* [Task objective]:
Swap "Changelog" for "Release Notes" throughout the items below and write the lines out again with nothing else changed.

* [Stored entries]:
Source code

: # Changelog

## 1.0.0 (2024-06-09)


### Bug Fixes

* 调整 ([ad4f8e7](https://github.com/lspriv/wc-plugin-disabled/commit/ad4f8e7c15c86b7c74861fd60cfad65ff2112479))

* [Output of the exercise]:
Source code

: # Release Notes

## 1.0.0 (2024-06-09)


### Bug Fixes

* 调整 ([ad4f8e7](https://github.com/lspriv/wc-plugin-disabled/commit/ad4f8e7c15c86b7c74861fd60cfad65ff2112479))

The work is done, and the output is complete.